● **Dataset excerpts**
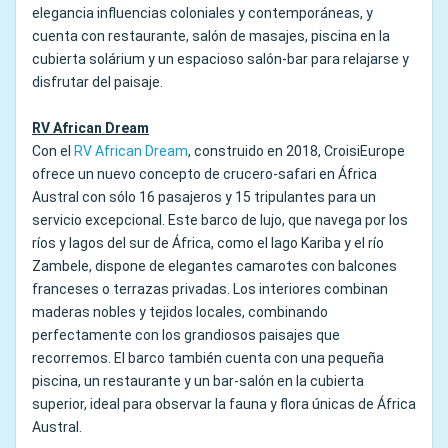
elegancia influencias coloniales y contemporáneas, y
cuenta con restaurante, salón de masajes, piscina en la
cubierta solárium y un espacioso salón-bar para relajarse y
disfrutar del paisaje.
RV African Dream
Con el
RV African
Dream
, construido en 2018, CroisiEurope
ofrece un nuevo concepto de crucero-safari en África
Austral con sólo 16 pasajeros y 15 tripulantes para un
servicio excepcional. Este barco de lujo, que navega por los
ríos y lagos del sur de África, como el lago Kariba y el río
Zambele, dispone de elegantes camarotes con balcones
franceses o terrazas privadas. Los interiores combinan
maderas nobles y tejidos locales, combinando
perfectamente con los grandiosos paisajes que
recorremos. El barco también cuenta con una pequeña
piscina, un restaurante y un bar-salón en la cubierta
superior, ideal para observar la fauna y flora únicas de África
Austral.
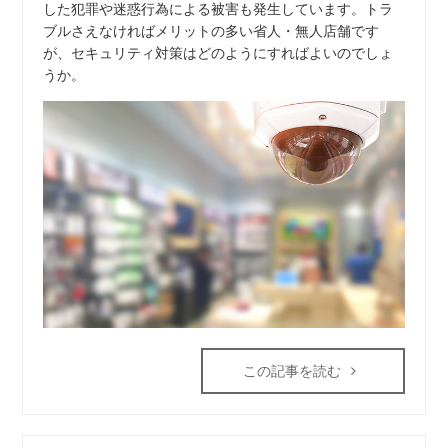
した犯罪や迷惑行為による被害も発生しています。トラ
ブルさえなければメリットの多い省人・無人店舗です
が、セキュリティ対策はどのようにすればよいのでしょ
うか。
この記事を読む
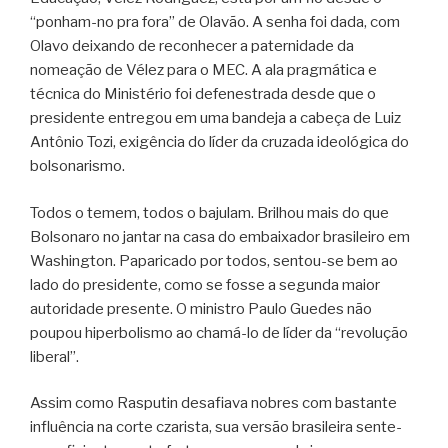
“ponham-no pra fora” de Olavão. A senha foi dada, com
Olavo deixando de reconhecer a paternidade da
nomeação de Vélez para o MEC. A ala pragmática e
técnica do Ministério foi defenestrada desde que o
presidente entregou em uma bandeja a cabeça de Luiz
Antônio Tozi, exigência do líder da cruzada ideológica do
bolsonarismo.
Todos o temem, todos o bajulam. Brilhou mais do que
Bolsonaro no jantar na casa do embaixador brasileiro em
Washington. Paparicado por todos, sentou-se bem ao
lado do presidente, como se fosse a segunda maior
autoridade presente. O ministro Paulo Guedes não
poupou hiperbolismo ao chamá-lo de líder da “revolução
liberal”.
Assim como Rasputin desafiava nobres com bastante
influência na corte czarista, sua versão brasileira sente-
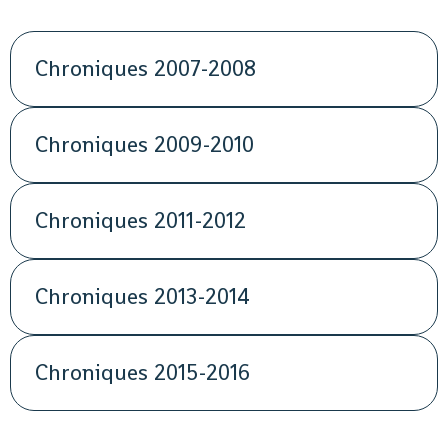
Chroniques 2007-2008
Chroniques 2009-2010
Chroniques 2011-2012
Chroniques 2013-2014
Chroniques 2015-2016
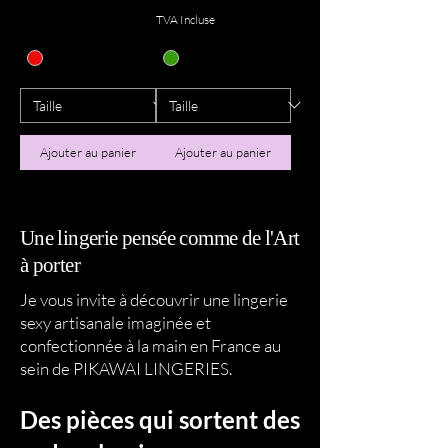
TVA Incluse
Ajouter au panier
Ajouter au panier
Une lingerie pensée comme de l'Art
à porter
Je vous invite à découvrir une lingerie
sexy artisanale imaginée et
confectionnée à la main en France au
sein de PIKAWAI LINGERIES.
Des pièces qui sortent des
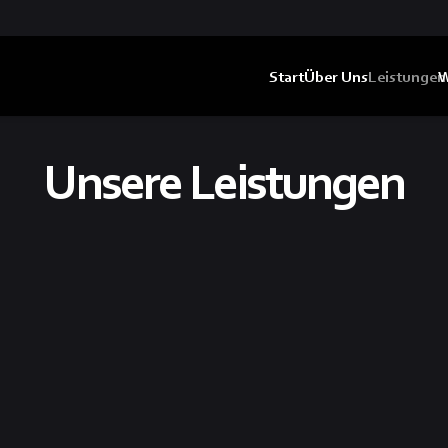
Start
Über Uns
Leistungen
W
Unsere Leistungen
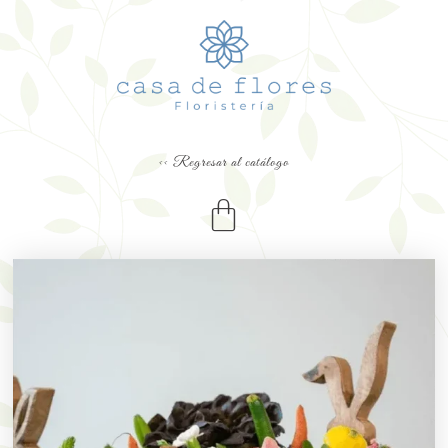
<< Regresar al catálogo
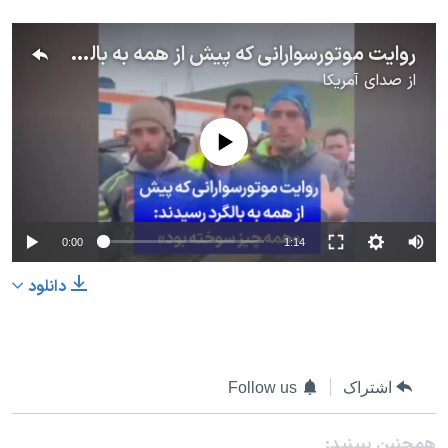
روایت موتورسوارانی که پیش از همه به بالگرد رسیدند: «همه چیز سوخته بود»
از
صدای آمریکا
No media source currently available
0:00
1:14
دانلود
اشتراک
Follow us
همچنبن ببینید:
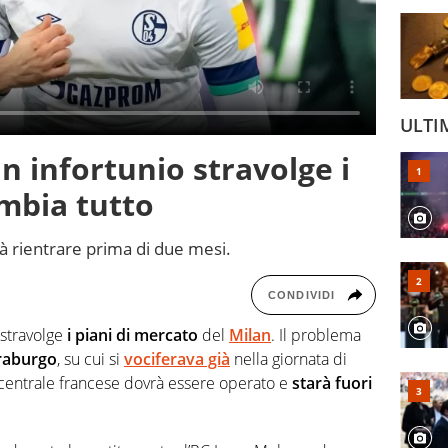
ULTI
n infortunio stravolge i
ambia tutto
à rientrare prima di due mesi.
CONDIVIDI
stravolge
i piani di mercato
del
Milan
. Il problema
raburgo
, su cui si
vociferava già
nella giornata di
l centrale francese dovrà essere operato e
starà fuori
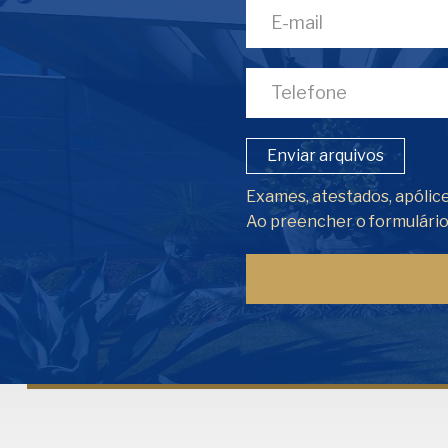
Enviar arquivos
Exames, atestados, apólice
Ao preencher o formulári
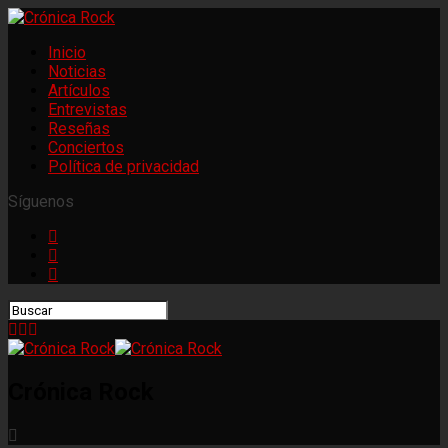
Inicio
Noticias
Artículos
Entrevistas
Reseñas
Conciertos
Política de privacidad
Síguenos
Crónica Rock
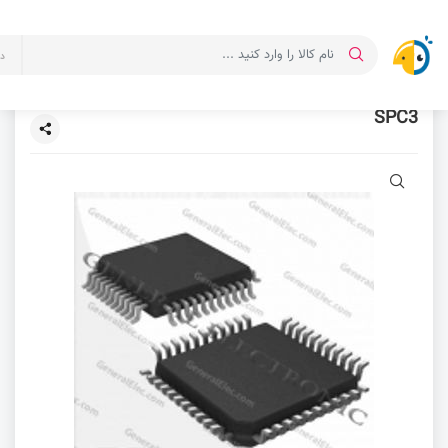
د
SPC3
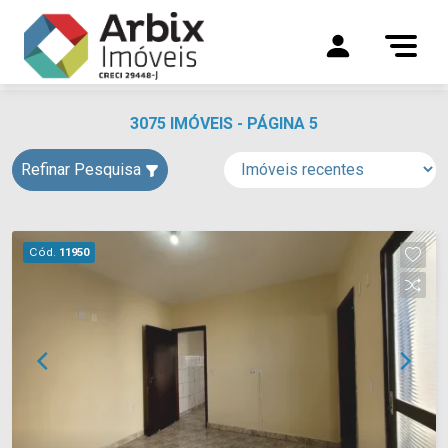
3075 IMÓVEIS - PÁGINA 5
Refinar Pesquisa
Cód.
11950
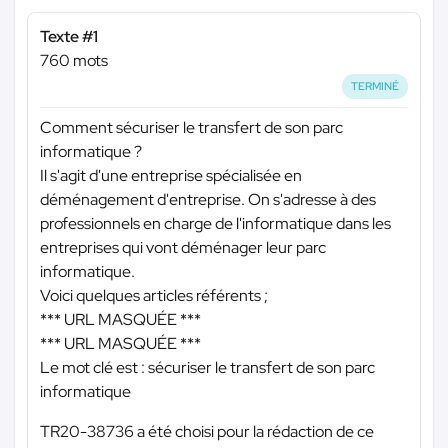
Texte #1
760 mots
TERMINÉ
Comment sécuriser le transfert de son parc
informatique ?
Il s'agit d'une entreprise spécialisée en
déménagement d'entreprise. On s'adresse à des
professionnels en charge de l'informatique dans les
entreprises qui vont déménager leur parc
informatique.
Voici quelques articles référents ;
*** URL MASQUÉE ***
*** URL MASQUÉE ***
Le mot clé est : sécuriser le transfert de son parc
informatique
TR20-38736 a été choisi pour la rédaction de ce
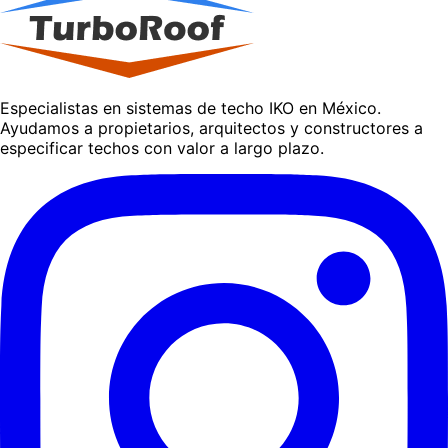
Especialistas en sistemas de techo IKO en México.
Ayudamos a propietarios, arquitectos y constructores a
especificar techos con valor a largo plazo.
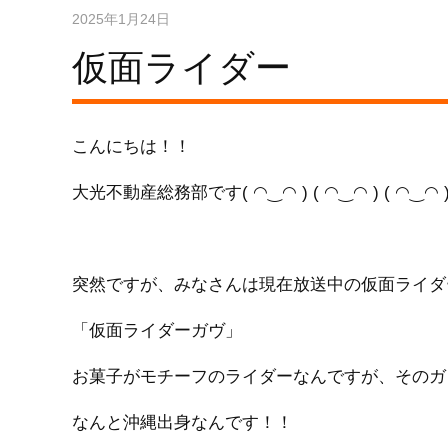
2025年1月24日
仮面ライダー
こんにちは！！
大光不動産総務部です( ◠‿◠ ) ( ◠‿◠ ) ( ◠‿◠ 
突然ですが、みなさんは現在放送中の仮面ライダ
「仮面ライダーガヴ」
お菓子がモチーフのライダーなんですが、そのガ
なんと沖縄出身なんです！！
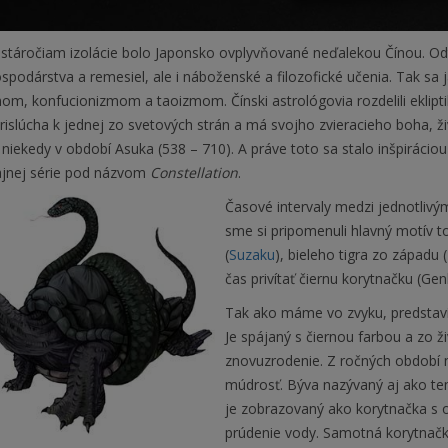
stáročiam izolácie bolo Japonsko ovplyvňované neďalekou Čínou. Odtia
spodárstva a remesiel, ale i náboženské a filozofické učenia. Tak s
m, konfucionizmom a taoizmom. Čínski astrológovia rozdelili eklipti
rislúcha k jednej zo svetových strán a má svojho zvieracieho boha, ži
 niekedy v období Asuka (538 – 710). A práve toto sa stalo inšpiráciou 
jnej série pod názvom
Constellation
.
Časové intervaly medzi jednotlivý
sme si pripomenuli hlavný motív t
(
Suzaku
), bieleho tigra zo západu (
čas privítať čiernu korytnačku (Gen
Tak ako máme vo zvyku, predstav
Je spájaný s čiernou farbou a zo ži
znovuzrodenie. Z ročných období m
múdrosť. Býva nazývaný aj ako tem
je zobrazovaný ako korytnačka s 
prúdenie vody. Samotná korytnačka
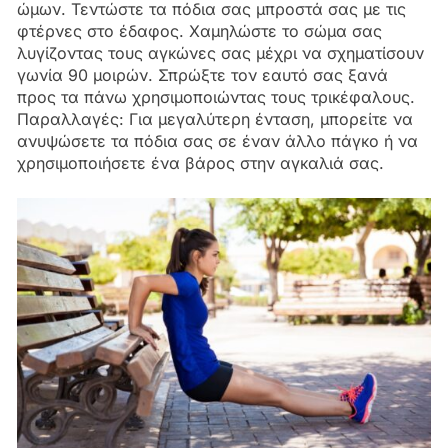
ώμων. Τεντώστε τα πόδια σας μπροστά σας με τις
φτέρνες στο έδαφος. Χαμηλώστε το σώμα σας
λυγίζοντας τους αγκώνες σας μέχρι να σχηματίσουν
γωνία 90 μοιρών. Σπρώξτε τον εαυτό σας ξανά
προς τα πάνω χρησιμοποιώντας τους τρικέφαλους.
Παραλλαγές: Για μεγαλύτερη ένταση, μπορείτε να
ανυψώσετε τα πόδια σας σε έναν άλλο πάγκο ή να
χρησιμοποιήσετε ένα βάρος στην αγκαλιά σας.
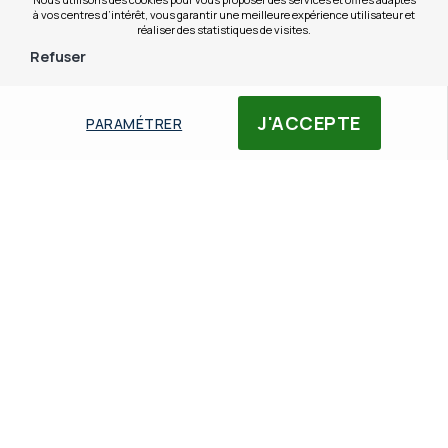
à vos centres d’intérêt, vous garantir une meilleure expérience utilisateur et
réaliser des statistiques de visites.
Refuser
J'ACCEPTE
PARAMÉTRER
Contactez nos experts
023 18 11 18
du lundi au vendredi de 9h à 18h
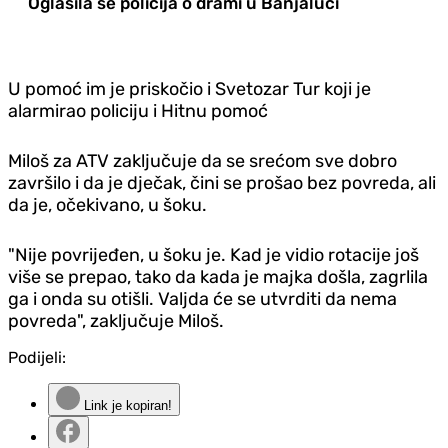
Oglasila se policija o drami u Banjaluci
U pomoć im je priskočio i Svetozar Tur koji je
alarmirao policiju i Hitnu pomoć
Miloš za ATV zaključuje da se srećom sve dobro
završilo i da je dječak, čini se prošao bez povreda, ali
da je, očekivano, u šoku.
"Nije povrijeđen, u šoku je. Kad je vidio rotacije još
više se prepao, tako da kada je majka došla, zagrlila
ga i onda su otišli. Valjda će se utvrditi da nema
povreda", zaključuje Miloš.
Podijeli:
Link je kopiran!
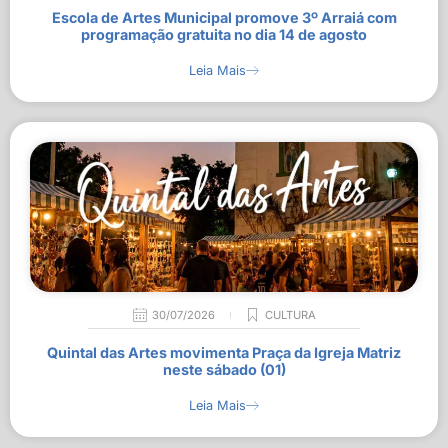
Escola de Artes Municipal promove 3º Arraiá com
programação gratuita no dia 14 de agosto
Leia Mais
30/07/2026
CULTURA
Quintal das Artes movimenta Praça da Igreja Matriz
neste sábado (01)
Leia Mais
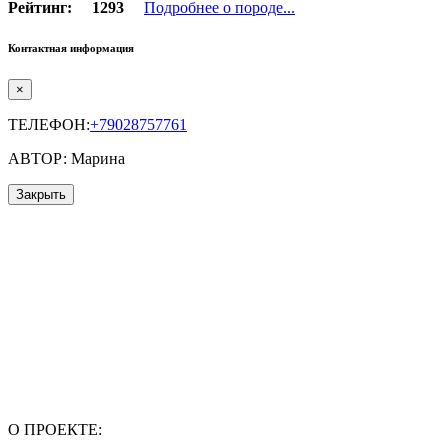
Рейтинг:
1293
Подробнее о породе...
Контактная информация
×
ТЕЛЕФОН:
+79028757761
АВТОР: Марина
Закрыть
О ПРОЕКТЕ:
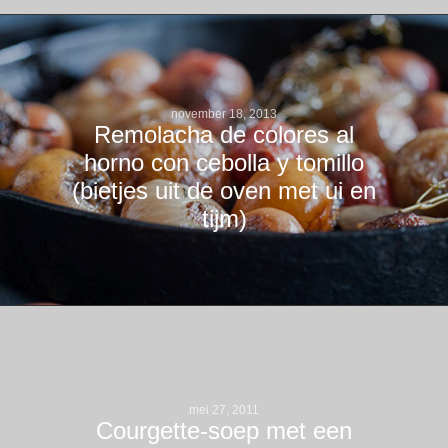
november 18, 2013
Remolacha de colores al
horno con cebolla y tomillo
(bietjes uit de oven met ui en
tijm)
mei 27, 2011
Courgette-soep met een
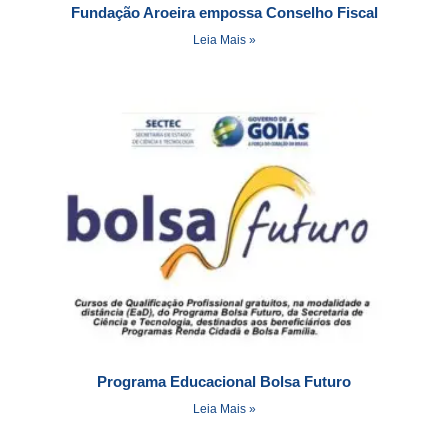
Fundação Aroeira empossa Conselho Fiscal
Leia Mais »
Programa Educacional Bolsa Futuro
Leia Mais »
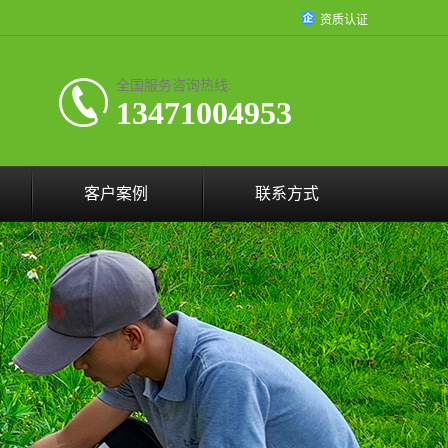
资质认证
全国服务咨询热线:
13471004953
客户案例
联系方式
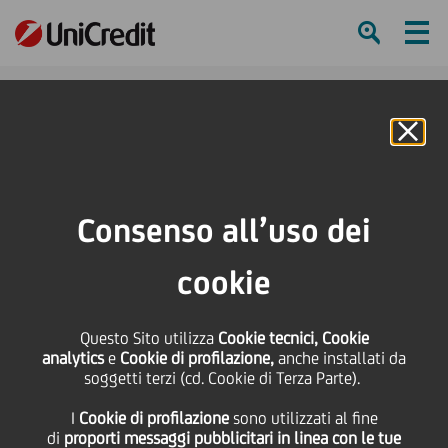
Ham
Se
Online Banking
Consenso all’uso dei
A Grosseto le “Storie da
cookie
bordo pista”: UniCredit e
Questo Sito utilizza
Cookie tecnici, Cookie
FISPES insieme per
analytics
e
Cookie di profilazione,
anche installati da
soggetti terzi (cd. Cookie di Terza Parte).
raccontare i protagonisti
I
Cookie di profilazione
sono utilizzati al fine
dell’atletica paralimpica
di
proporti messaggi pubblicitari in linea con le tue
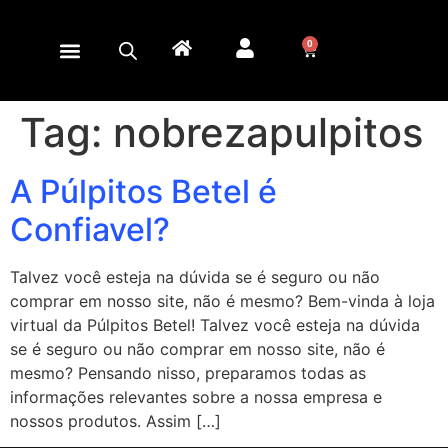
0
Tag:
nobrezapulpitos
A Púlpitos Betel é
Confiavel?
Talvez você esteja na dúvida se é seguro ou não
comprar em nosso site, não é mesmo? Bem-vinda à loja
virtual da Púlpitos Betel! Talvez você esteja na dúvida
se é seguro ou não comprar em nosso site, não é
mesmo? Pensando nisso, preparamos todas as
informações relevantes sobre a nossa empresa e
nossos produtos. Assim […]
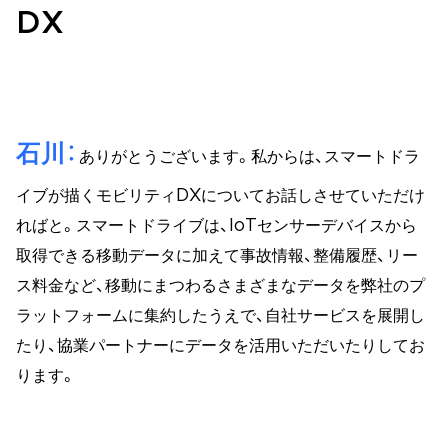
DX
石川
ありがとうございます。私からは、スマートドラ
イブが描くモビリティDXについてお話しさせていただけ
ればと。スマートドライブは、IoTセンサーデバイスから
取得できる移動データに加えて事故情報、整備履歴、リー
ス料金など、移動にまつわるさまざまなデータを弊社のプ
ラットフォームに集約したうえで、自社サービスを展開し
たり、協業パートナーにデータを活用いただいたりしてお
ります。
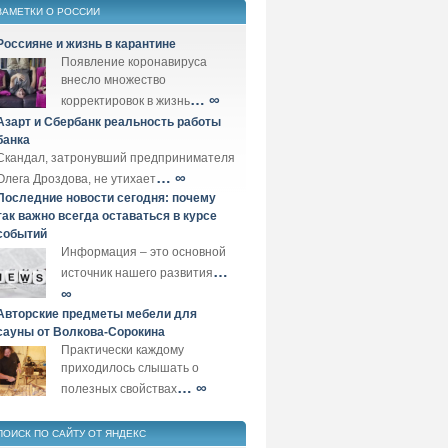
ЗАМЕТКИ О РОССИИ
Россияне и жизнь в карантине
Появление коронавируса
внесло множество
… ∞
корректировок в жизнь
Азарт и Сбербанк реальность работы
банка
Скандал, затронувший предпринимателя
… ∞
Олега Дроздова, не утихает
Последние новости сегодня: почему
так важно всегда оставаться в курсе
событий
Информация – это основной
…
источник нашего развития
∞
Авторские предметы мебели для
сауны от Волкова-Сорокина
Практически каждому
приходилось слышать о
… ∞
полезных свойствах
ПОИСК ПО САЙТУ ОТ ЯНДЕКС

● **Directions**
Gather all lines from the records above in which "presidente" appears.

● **Your response**
presidente entregou em uma bandeja a cabeça de Luiz
lado do presidente, como se fosse a segunda maior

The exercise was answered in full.